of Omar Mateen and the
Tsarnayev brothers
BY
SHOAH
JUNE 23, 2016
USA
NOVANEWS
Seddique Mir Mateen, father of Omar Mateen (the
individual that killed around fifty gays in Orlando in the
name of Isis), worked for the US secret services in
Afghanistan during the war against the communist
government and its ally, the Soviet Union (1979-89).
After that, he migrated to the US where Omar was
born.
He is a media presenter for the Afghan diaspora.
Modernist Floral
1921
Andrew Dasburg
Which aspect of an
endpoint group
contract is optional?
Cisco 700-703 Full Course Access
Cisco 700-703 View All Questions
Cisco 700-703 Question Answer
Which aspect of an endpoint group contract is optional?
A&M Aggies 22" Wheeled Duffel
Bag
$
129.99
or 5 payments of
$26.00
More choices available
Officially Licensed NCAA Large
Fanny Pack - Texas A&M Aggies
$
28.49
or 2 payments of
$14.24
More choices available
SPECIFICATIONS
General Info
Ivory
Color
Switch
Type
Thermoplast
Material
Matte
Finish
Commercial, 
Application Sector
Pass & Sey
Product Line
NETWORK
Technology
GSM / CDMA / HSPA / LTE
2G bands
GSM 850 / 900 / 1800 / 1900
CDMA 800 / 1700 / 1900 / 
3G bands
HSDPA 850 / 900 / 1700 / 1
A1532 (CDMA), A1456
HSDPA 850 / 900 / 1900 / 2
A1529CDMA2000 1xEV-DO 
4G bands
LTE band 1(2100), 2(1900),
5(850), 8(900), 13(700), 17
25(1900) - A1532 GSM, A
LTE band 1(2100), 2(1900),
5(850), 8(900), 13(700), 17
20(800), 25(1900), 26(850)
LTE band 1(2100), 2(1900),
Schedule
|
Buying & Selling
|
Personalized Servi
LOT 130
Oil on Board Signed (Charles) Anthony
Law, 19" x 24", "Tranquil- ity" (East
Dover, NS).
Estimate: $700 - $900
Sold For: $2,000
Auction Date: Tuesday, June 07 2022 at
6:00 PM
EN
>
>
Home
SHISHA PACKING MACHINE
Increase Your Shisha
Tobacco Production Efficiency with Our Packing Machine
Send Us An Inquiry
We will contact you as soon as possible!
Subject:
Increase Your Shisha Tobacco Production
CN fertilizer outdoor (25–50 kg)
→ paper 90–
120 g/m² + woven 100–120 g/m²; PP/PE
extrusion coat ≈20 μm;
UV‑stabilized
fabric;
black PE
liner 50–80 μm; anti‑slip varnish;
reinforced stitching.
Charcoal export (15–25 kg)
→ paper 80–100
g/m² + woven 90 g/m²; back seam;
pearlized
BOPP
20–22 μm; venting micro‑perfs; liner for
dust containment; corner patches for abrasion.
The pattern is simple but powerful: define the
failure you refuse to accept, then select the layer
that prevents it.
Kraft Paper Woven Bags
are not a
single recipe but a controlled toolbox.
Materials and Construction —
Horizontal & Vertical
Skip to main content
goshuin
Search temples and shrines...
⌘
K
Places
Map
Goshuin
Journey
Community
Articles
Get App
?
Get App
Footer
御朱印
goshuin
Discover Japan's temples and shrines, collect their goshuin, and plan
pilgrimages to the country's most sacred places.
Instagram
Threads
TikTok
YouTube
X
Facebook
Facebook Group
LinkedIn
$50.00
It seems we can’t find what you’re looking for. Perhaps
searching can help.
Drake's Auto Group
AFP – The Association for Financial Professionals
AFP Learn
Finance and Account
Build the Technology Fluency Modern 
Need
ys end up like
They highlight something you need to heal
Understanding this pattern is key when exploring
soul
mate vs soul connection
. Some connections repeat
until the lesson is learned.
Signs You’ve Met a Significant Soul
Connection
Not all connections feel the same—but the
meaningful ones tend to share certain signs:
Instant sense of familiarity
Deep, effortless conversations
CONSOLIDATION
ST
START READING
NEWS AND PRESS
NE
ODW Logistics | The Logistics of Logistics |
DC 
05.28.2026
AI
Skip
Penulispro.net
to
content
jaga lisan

◆ What you should do
Rewrite all of the material above, swapping each "More choices available" for "Additional options available" and leaving every other line and word unchanged.

◆ Solution for this task
of Omar Mateen and the
Tsarnayev brothers
BY
SHOAH
JUNE 23, 2016
USA
NOVANEWS
Seddique Mir Mateen, father of Omar Mateen (the
individual that killed around fifty gays in Orlando in the
name of Isis), worked for the US secret services in
Afghanistan during the war against the communist
government and its ally, the Soviet Union (1979-89).
After that, he migrated to the US where Omar was
born.
He is a media presenter for the Afghan diaspora.
Modernist Floral
1921
Andrew Dasburg
Which aspect of an
endpoint group
contract is optional?
Cisco 700-703 Full Course Access
Cisco 700-703 View All Questions
Cisco 700-703 Question Answer
Which aspect of an endpoint group contract is optional?
A&M Aggies 22" Wheeled Duffel
Bag
$
129.99
or 5 payments of
$26.00
Additional options available
Officially Licensed NCAA Large
Fanny Pack - Texas A&M Aggies
$
28.49
or 2 payments of
$14.24
Additional options available
SPECIFICATIONS
General Info
Ivory
Color
Switch
Type
Thermoplast
Material
Matte
Finish
Commercial, 
Application Sector
Pass & Sey
Product Line
NETWORK
Technology
GSM / CDMA / HSPA / LTE
2G bands
GSM 850 / 900 / 1800 / 1900
CDMA 800 / 1700 / 1900 / 
3G bands
HSDPA 850 / 900 / 1700 / 1
A1532 (CDMA), A1456
HSDPA 850 / 900 / 1900 / 2
A1529CDMA2000 1xEV-DO 
4G bands
LTE band 1(2100), 2(1900),
5(850), 8(900), 13(700), 17
25(1900) - A1532 GSM, A
LTE band 1(2100), 2(1900),
5(850), 8(900), 13(700), 17
20(800), 25(1900), 26(850)
LTE band 1(2100), 2(1900),
Schedule
|
Buying & Selling
|
Personalized Servi
LOT 130
Oil on Board Signed (Charles) Anthony
Law, 19" x 24", "Tranquil- ity" (East
Dover, NS).
Estimate: $700 - $900
Sold For: $2,000
Auction Date: Tuesday, June 07 2022 at
6:00 PM
EN
>
>
Home
SHISHA PACKING MACHINE
Increase Your Shisha
Tobacco Production Efficiency with Our Packing Machine
Send Us An Inquiry
We will contact you as soon as possible!
Subject:
Increase Your Shisha Tobacco Production
CN fertilizer outdoor (25–50 kg)
→ paper 90–
120 g/m² + woven 100–120 g/m²; PP/PE
extrusion coat ≈20 μm;
UV‑stabilized
fabric;
black PE
liner 50–80 μm; anti‑slip varnish;
reinforced stitching.
Charcoal export (15–25 kg)
→ paper 80–100
g/m² + woven 90 g/m²; back seam;
pearlized
BOPP
20–22 μm; venting micro‑perfs; liner for
dust containment; corner patches for abrasion.
The pattern is simple but powerful: define the
failure you refuse to accept, then select the layer
that prevents it.
Kraft Paper Woven Bags
are not a
single recipe but a controlled toolbox.
Materials and Construction —
Horizontal & Vertical
Skip to main content
goshuin
Search temples and shrines...
⌘
K
Places
Map
Goshuin
Journey
Community
Articles
Get App
?
Get App
Footer
御朱印
goshuin
Discover Japan's temples and shrines, collect their goshuin, and plan
pilgrimages to the country's most sacred places.
Instagram
Threads
TikTok
YouTube
X
Facebook
Facebook Group
LinkedIn
$50.00
It seems we can’t find what you’re looking for. Perhaps
searching can help.
Drake's Auto Group
AFP – The Association for Financial Professionals
AFP Learn
Finance and Account
Build the Technology Fluency Modern 
Need
ys end up like
They highlight something you need to heal
Understanding this pattern is key when exploring
soul
mate vs soul connection
. Some connections repeat
until the lesson is learned.
Signs You’ve Met a Significant Soul
Connection
Not all connections feel the same—but the
meaningful ones tend to share certain signs:
Instant sense of familiarity
Deep, effortless conversations
CONSOLIDATION
ST
START READING
NEWS AND PRESS
NE
ODW Logistics | The Logistics of Logistics |
DC 
05.28.2026
AI
Skip
Penulispro.net
to
content
jaga lisan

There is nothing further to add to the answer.